◆ To do:
(a) In the floor warping text, what does cupping almost always indicate?
(b) Reproduce the floor warping text word for word, starting at the words "A tech reads" and ending after "wood from below.".
(c) Name every type of warp damage that the floor warping text describes.

◆ Document extract:
━━━━━━━━━━
Cupping, Crowning, and Buckling: Reading the Damage
The shape of the warp is a map. Read it right and you know where the trapped moisture is sitting.
Cupping is when the edges of each board rise higher than the center, leaving a subtle washboard feel underfoot. Cupping almost always means moisture is coming from below: the subfloor or slab is wet, and the board is drinking from underneath while the finished top stays comparatively dry. Crowning is the reverse, with the center of the board higher than its edges. The pattern reverses. The cause flips. That pattern often shows up when the surface got dried too fast while the bottom stayed wet, so the top shrank back down before the underside caught up. Buckling is the dramatic one: boards lift clean off the subfloor, sometimes tenting several inches, which happens when flooring swells with nowhere to expand and pops free of its fasteners or adhesive.
A tech reads which way your boards deformed to figure out where the water is hiding, and that single observation shapes the whole plan. Sand or refinish a cupped floor before the subfloor underneath is dry, and it will cup right back, because the moisture that caused it is still there feeding the wood from below.
Can a Warped Floor Be Saved? (By Floor Type)
Flooring type drives the odds more than anything else. Here is the honest breakdown:
- Solid hardwood: sometimes. Real hardwood can absorb moisture and release it. Cupping from below often relaxes once the subfloor is dried to standard, and the floor may then be sanded and refinished. It takes patience and the right drying, not a guarantee. Nothing is promised.
━━━━━━━━━━
◆ Information given:
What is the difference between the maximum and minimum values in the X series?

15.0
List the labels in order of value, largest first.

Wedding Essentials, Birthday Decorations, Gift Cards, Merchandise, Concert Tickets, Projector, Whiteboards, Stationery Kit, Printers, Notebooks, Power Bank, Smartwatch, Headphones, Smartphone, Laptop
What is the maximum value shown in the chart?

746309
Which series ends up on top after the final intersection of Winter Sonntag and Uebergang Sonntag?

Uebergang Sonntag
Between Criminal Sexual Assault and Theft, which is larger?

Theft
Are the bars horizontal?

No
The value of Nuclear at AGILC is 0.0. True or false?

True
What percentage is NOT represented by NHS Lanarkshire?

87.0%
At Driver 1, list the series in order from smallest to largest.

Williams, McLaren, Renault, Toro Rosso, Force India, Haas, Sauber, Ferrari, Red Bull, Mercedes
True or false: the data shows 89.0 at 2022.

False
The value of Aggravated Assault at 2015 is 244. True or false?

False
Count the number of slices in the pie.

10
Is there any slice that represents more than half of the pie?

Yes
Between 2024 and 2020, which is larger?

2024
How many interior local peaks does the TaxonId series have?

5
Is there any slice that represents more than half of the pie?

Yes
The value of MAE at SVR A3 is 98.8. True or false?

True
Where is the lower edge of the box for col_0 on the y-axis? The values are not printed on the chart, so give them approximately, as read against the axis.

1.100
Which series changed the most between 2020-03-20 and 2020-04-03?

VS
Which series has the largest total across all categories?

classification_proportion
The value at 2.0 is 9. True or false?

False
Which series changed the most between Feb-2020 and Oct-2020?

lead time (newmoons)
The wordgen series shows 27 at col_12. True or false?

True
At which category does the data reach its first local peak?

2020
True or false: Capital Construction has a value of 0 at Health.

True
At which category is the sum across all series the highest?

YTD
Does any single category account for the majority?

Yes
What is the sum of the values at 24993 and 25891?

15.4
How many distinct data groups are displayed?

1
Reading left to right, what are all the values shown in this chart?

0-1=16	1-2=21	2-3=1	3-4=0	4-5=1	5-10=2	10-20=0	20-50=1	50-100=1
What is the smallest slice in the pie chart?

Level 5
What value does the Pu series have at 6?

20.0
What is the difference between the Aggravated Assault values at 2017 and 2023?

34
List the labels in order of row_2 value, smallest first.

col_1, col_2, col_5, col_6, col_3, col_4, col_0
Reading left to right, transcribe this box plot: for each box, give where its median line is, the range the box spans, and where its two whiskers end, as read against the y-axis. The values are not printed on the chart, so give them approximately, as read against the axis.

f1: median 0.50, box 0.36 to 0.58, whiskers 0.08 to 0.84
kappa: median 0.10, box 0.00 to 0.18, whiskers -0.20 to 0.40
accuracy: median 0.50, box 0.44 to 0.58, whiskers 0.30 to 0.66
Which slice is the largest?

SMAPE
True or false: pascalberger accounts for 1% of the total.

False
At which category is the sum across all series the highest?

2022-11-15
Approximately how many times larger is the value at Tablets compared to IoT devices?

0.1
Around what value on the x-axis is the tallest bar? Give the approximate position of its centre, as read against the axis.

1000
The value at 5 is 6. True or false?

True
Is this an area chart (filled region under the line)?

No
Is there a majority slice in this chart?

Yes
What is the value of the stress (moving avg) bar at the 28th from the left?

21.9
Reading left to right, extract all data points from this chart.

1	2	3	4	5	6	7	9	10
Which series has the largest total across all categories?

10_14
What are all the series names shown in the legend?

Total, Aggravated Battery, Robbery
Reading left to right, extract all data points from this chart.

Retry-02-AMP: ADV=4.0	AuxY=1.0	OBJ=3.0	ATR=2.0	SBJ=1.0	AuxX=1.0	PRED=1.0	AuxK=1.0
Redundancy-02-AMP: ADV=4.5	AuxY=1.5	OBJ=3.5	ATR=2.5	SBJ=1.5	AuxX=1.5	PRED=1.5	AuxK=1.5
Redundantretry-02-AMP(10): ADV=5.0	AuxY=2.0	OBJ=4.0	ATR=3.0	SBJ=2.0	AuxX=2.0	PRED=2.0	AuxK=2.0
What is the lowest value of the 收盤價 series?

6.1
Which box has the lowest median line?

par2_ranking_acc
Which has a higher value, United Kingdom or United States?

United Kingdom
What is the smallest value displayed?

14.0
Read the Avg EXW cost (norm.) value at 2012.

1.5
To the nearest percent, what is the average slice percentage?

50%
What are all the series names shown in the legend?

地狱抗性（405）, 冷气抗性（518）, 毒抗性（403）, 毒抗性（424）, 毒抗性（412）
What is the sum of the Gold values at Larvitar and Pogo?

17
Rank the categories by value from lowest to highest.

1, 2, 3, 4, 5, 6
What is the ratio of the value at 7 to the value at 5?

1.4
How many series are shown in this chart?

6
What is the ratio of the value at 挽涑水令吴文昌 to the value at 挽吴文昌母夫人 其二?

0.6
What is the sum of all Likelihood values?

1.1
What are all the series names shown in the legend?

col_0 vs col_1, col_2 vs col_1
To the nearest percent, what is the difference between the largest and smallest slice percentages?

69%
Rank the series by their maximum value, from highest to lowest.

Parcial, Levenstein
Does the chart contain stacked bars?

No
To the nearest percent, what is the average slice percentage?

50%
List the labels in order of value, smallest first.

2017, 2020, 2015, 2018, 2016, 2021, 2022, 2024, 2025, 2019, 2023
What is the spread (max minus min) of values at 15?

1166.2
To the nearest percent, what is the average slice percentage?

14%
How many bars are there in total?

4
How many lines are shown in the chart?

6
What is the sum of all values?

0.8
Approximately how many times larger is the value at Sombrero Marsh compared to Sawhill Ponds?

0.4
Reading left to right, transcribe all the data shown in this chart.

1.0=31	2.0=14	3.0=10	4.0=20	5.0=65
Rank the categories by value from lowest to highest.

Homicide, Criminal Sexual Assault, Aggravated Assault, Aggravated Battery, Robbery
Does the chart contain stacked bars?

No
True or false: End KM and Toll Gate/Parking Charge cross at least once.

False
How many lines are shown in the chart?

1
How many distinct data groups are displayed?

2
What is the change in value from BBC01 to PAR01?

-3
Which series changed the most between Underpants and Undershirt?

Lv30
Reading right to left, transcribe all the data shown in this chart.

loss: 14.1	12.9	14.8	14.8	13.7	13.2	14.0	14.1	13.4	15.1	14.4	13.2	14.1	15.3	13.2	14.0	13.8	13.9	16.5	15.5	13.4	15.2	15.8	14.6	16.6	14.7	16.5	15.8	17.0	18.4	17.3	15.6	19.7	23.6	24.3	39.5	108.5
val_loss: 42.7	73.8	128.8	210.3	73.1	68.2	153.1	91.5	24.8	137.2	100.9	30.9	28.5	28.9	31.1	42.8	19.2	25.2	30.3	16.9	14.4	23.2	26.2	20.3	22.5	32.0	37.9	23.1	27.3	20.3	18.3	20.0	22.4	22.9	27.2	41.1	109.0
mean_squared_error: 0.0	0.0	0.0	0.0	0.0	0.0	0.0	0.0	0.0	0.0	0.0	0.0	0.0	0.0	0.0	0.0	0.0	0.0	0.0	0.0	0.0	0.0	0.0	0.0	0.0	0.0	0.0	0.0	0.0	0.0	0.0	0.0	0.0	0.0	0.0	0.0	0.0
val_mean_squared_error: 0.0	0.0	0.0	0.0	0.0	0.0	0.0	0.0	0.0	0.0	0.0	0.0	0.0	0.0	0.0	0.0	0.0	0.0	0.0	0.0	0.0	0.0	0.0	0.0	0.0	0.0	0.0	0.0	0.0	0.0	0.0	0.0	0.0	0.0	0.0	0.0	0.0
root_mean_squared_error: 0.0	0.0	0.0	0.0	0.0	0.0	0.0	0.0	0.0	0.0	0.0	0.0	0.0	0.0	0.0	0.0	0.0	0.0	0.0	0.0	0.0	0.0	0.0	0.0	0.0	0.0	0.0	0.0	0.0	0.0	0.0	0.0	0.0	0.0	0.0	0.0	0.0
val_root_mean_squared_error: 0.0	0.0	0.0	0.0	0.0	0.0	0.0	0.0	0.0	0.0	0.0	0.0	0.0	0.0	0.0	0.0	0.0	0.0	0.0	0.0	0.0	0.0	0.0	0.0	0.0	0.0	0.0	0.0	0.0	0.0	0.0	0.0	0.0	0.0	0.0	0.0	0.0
━━━━━━━━━━
◆ Responses by item number:
(a) Moisture is coming from below, because the subfloor or slab is wet.

(b)
A tech reads which way your boards deformed to figure out where the water is hiding, and that single observation shapes the whole plan. Sand or refinish a cupped floor before the subfloor underneath is dry, and it will cup right back, because the moisture that caused it is still there feeding the wood from below.

(c) Cupping, crowning, buckling